Заполняя таблицу, я невольно прислушивался к разговору.
— Кажется, это тебя надо благодарить, — ёрничал Совушка, мгновенно переключившись с серьёзности на злое веселье. — Если бы не твоя зажигалка, был бы наш администратор целёхонький.
— Чушь.
— Нет, а вдруг увлечётся человек? Пропадёт совсем, и не будет ему больше дела до нас? — внезапно Валера положил руку мне на плечо, и я взвыл, едва сдержав крик. От неожиданной боли мышцы сжались, доставляя ещё больше страданий.
— Извини… извини, прости, — потеряв лицо, забормотал Валера. — Я не…
— Всё нормально… — я вернул ему лист. — Идите. У вас обоих скоро клиенты…
Совушка ушёл, бормоча под нос что-то извинительное. Тимур остался. Полагаю, он опять собирался мне что-то доказывать.
Какое-то время мы провели в тишине. Я отдыхал, устроившись в единственно безболезненном положении, уткнувшись лицом в сгиб локтя. Ожог горел так, что хотелось скулить, но я не мог расклеиться перед ним и с нетерпением ждал, когда останусь один.
— У тебя кровь, — тихо сказал Ларионов.
Неуклюже дёрнувшись, я скинул со стола копии медицинских справок. Тимур вдруг каким-то фигом оказался рядом и аккуратно подхватил за руку.
— Вова, твою мать…
— Всё… нормально.
— Замолчи.
Я притих. Свободной рукой Тимур осторожно оттянул ворот моего пуловера.
— Повязка отклеилась.
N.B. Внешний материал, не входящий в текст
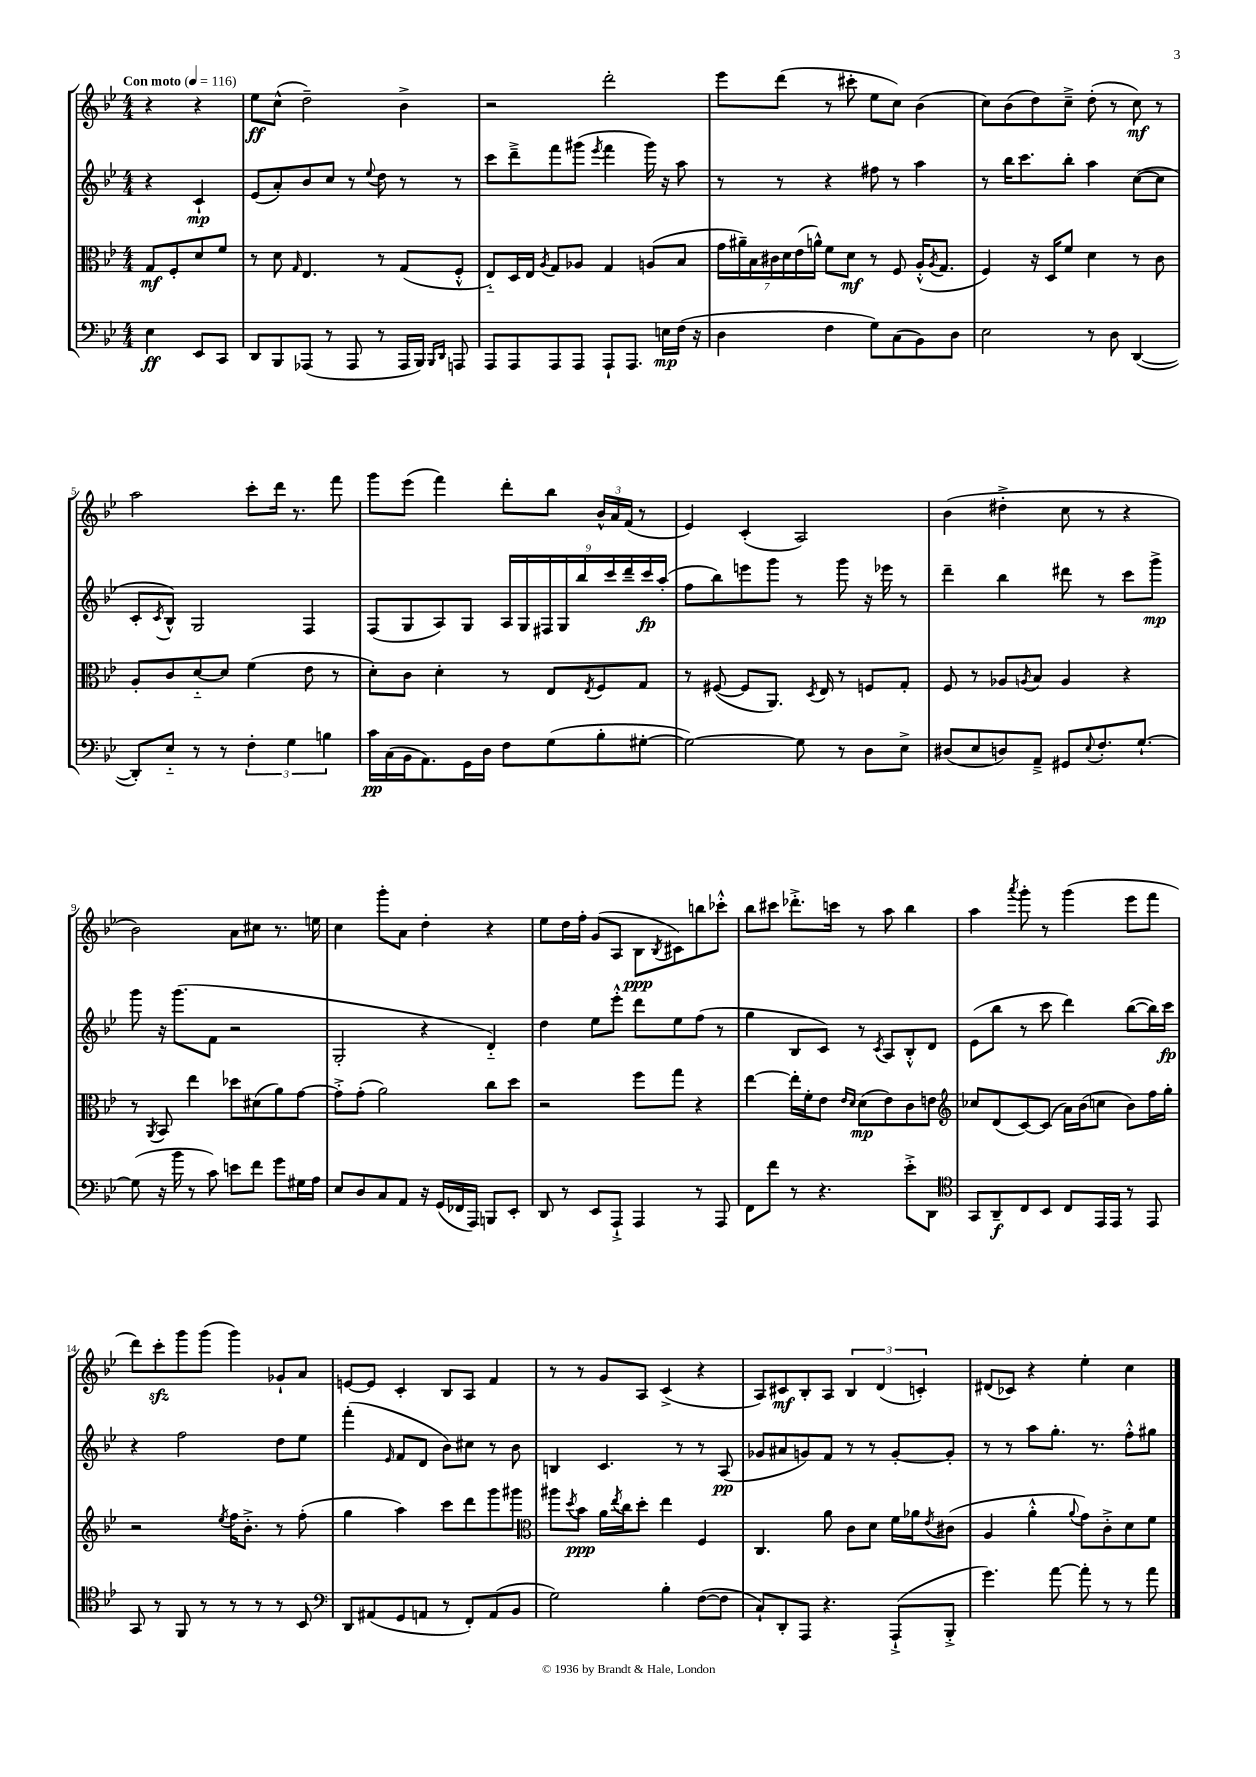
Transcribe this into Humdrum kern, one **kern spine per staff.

**kern	**kern	**kern	**kern
*staff4	*staff3	*staff2	*staff1
*clefF4	*clefC3	*clefG2	*clefG2
*k[b-e-]	*k[b-e-]	*k[b-e-]	*k[b-e-]
*M4/4	*M4/4	*M4/4	*M4/4
*MM116	*MM116	*MM116	*MM116
4E-	8G	4r	4r
.	8F'	.	.
8EE-	8d	4c`	4r
8CC	8f	.	.
=	=	=	=
8DD	8r	(8e-	8ee-
8BBB-	8d	8a')	(8cc^^
.	16qqG	.	.
(8AAA-	4.E-	8b-	2dd~)
8r	.	8cc	.
8AAA-	.	8r	.
.	.	8qqee-	.
8r	8r	8dd	.
16AAA-	(8G	8r	4b-^
16BBB-)	.	.	.
16qqBBB-	.	.	.
16qqDD	.	.	.
8AAA	8F'^^	8r	.
=	=	=	=
8AAA	8E-'~)	8ccc	2r
8AAA	16D	8ddd~^	.
.	16E-	.	.
.	8qA	.	.
8AAA	8G	8fff	.
8AAA	8A-	(8ggg#	.
.	.	8qeee-	.
8AAA`	4G	4fff	2ddd'
8.AAA	.	.	.
.	(8A	16ggg#)	.
16E	.	16r	.
(16F	8B-	8aa	.
16r	.	.	.
=	=	=	=
4D	28g	8r	8eee-
.	28a#~)	.	.
.	28B-	.	.
.	28c#	.	.
.	.	8r	(8ddd
.	28d	.	.
.	(28e-	.	.
.	28a^^)	.	.
4F	8f	4r	8r
.	8d	.	8ccc#'
8G)	8r	8ff#	8ee-
(8C	8F	8r	8cc)
8BB-)	(16A'^^	4aa	(4b-
.	8qA	.	.
.	8.G	.	.
8D	.	.	.
=	=	=	=
2E-	4F)	8r	8cc)
.	.	16bb-	(8b-
.	.	8.ccc	.
.	16r	.	8dd)
.	16D	.	.
.	8f	8bb-'	8cc~^
8r	4d	4aa	(8dd'
8D	.	.	8r
([4DD	8r	([8cc	8cc)
.	8c	8cc]	8r
=	=	=	=
8DD'])	8A'	8c'	2aa
.	.	8qc	.
8E-'~	8c	8B-^^)	.
8r	[8d'~	2G	.
8r	8d]	.	.
6F'	(4f	.	8ccc'
.	.	.	16ddd
6G	.	.	.
.	.	.	8.r
.	8e-	4F	.
6B	.	.	.
.	8r	.	8fff
=	=	=	=
16c	8d')	(8F	8ggg
(16C	.	.	.
16BB-	8c	8G	(8eee-
8.AA)	.	.	.
.	4d'	8A)	4fff)
16GG	.	8G	.
16D	.	.	.
8F	8r	18A	8ddd'
.	.	18G	.
.	.	18F#	.
(8G	8E-	.	8bb-
.	.	18G	.
.	.	18bb-	.
.	8qE-	.	.
8B-'	8F	.	24b-^^
.	.	18ccc	.
.	.	.	24a
.	.	18ddd~	(24f
[8G#'	8G	.	8r
.	.	18ccc	.
.	.	(18aa'	.
=	=	=	=
2G#_)	8r	8ff	4e-)
.	([8F#	8bb-)	.
.	8F#]	8eee	(4c'
.	8.AA)	8ggg	.
8G#]	.	8r	2A)
.	8qD	.	.
.	16E-	.	.
8r	8r	8ggg	.
8D	8F	16r	.
.	.	16eee-	.
8E-^	8G'	8r	.
=	=	=	=
(8D#	8F	4ddd~	(4b-
8E-	8r	.	.
8D)	8A-	4bb-	4dd#'^
.	8qA	.	.
8AA~^	8B-	.	.
8GG#	4A	8ddd#	8cc
8qqE-	.	.	.
8.F'	.	8r	8r
.	4r	8ccc	4r
[8.G`	.	.	.
.	.	8ggg^	.
=	=	=	=
(8G]	8r	8ggg	2b-)
.	8qAA	.	.
16r	8BB-	16r	.
16b-	.	(8.ggg	.
8r	4ee-	.	.
8c)	.	8f	.
8e	8dd-	2r	8a
8f	(8d#	.	8cc#
8g	8a)	.	8.r
16G#	[8g	.	.
16A	.	.	16ee
=	=	=	=
8E-	8g'^]	2G'	4cc
8D	(8g'	.	.
8C	2a)	.	8ggg'
8AA	.	.	8a
16r	.	4r	4dd'
(16GG	.	.	.
16FF-	.	.	.
16AAA)	.	.	.
8BBB	8cc	4d'~)	4r
8EE-'	8dd	.	.
=	=	=	=
8DD	2r	4dd	8ee-
8r	.	.	16dd
.	.	.	16ff'
8EE-	.	8ee-	(8g
8AAA`^	.	8eee-'^^	8A
4AAA	8ff	8ddd	8B-
.	.	.	8qB-
.	8gg	8ee-	8c#)
8r	4r	(8ff	8bb
8AAA	.	8r	8ccc-'^^
=	=	=	=
8FF	[4ee-	4gg	8bb-
8f	.	.	8ccc#
8r	16ee-']	8B-	8.ddd-'^
.	16f'	.	.
4.r	8e-	8c)	.
.	.	.	16ccc
.	16qqe-	.	.
.	16qqd	.	.
.	(8d	8r	8r
.	.	8qc	.
.	8e-)	8A	8aa
8e-'^	8c	8B-'^^	4bb-
8DD	8e	8d	.
=	=	=	=
*clefC4	*clefG2	*	*
8GG	8cc-	(8e-	4aa
8AA~	(8d	8bb-	.
.	.	.	8qaaa
8C	[8c)	8r	8ggg'
8BB-	(8c]	8ccc	8r
8C	16a)	4ddd)	(4ggg
.	(16b-	.	.
16EE-	8cc	.	.
16EE-	.	.	.
8r	8b-)	([8bb-	8eee-
8EE-	16ff	16bb-])	8fff
.	16gg'	16ccc	.
=	=	=	=
8GG	2r	4r	8ddd)
8r	.	.	8ccc'
8FF	.	2ff	8ggg
8r	.	.	(8ggg
.	8qee-	.	.
8r	16ff	.	4ggg)
.	8.b-'^	.	.
8r	.	.	.
8r	8r	8dd	8g-`
8BB-	(8ff'	8ee-	8a
=	=	=	=
*clefF4	*	*	*
8DD	4gg	(4fff'	[8e
(8AA#	.	.	8e]
.	.	16qqe-	.
8GG	4aa)	8f	4c'
8AA	.	8d	.
8r	8ccc	8b-)	8B-
8FF')	8ddd	8cc#	8A
(8AA	8ggg	8r	4f
8BB-	8ggg#	8b-	.
=	=	=	=
*	*clefC3	*	*
2G)	8aa#	4B	8r
.	8qdd	.	.
.	8b-	.	8r
.	16a	4.c	8g
.	8qee-	.	.
.	16cc	.	.
.	8dd'	.	8A
4B-'	4ee-	.	(4c^
.	.	8r	.
([8F	4F	8r	4r
8F]	.	(8A	.
=	=	=	=
8C`)	4.C	8g-	8A)
8DD'	.	8a#	8c#
8AAA	.	8g)	8B-'
4.r	8a	8f	8A
.	8c	8r	6B-
.	8d	8r	.
.	.	.	(6d
(8AAA`^	16f	[8g'	.
.	16a-	.	.
.	.	.	6c')
.	8qe-	.	.
8BBB-'^	(8c#	8g']	.
=	=	=	=
4.g)	4A	8r	(8d#
.	.	8r	8c-)
.	4a'^^	8aa	4r
[8a	.	8.gg'	.
.	8qqa	.	.
8a']	8g)	.	4ee-'
.	.	8.r	.
8r	8c'^	.	.
8r	8d	8ff'^^	4cc
8a	8f	8gg#	.
==	==	==	==
*-	*-	*-	*-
Пойдём, — говорил он всё так же глухо, и я почему-то послушался.
Ларионов привёл меня в свои «апартаменты». Все они по структуре были аналогичны комнатам Артемия Олеговича, только попроще и, конечно, поменьше — коридор с диваном и вешалкой, игровая и душевая.
— Сможешь снять сам?
Я сглотнул и присел на край диванчика, изображая вселенскую печаль. Тимур вздохнул и в пару ловких движений стащил с моего тела злосчастный тёмно-зелёный пуловер с небольшим алым пятном. Жаль, я не додумался надеть что-нибудь чёрное.